Last year’s attitudes

A little history

I’ve been cooking for a long time.  Not necessarily with much enthusiasm of ingenuity, and not necessarily terribly consistently.  For an entire year, I pretty much subsisted on various combinations of free produce from the natural food store I worked at, duck eggs that were given to me by a local chemist/duck farmer whom I gave salad bar lettuce prep leftovers to feed his flock of 150 ducks, tortillas, cheese (sometimes but not always free), brown rice, and leftover deli food that I got from work.  Oh, and beer.  Lots of beer.  That I paid for.

Over the years I’ve made a lot of spaghetti, bean and veggie burritos, simple hippie-style stir fries, lentil soup and garden burgers.  I’ve eaten out a lot too.  Sometimes to experience new or interesting or delicious foods, because I have always loved good food, and lots of times because I didn’t want to or didn’t have time to cook.

Kitchen doldrums

Cooking became for me, as it does for many, a chore.  Pure and simple.  Sure, when a bunch of people were coming over for dinner I really did have fun making enchiladas or lasagna – my two good old standby “company’s coming” meals for as long as I can remember.  But making the same eight or ten meals over and over again is really boring.  And eating them over and over again?  My tastebuds were as bored as my hands.  And if my meal-cooking rotation was boring, my husband’s three-meal repertoire was about to put me into a coma.  And one of his menu items was hippie stir fry too!

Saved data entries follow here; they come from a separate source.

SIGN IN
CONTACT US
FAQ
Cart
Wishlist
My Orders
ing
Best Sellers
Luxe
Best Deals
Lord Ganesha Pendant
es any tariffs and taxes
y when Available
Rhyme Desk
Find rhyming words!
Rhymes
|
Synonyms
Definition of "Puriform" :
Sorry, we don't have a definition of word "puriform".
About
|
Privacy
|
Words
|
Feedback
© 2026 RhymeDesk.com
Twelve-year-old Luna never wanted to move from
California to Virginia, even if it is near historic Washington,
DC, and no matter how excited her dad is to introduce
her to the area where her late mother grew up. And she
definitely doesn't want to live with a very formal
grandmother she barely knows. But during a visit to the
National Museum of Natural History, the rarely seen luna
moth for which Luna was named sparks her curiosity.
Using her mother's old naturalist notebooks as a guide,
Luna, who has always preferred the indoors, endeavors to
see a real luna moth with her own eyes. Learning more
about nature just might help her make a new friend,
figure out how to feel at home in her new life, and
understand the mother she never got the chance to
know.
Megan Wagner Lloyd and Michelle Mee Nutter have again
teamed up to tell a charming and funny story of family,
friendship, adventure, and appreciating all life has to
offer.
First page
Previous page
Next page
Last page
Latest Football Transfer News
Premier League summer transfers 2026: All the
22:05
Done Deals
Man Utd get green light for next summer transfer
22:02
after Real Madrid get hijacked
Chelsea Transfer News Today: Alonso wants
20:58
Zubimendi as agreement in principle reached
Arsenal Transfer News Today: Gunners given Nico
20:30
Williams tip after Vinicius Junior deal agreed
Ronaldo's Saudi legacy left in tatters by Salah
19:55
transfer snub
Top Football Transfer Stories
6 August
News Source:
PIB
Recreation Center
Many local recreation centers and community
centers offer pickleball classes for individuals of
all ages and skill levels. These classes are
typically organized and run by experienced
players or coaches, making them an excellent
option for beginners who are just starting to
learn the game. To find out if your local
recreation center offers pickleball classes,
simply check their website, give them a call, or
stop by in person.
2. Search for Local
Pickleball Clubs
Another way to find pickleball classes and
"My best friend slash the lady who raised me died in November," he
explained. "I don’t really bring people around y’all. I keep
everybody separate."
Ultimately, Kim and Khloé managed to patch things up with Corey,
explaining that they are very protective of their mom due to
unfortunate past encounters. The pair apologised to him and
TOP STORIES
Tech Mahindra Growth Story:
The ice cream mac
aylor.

I often told myself that recipes were for rule-followers and I didn’t want to be a rule follower.  But who am I kidding?  As rebellious a heart I may have, when it comes to action I am a total goody-two-shoes.  Always have been.  Regardless, I never followed recipes.  Or rther, I never did. Sometimes I would attempt to recreate something I’d had at a restaurant, but it would rarely turn out even close to what I was after, and that can be downright disheartening.  I have made lots and lots of dishes that pretty much tasted like cumin.  When I look back at my anti-recipe stance I think it was mostly laziness.  First you have to go get all those ingredients I don’t have.  And then you have to follow all those directions.  That require all those steps.  And all those pans.  And then all those dishes.  No wonder I made so many hippie stir fries.  One pan, two plates, whatever’s in the fridge, twenty minutes.  Bam.

And then he said…

Over Christmastime, my mother, my darling husband Marshall and I were discussing what to make for Christmas Eve dinner. None of us are particularly traditional about holiday meals (yes, I made three giant lasagnas for Thanksgiving a few weeks prior), so we were talking about salmon and sweet potatoes. Just a few days previous Marshall had taken it upon himself to look up a recipe on The Internet for sweet potatoes in an effort not to make the same old thing (We usually bake them in the toaster oven and top them with sour cream and salsa). He ended up making delightful steamed white sweet potatoes drizzled with lime juice and sprinkled with sea salt. We were both tickled pink about these sweet potatoes. With the sweet. And the savory. And the limey tang that snuck up on you oh-so-sneakily. So Marshall decided to make them for my mom. All of us were merrily (it was Christmas Eve, after all) munching on our sweet potatoes and salmon baked with grapefruit when Marshall said something along the lines of “hey sweetie, how about for a New Years resolution you and I try to cook a new food once a week for a whole year?” I must admit I was a little taken aback. Cooking is boring. And cooking new things is hard. And the kitchen is so small. And, and, and… But he looked so excited and enthusiastic (as he so often does) so I replied, “How about just as often as we can, so we don’t put too much pressure on ourselves?”

And I thought that much like most New Year’s resolutions, this idea would come and go and we would never really talk about it until it was time to make the next year’s resolutions.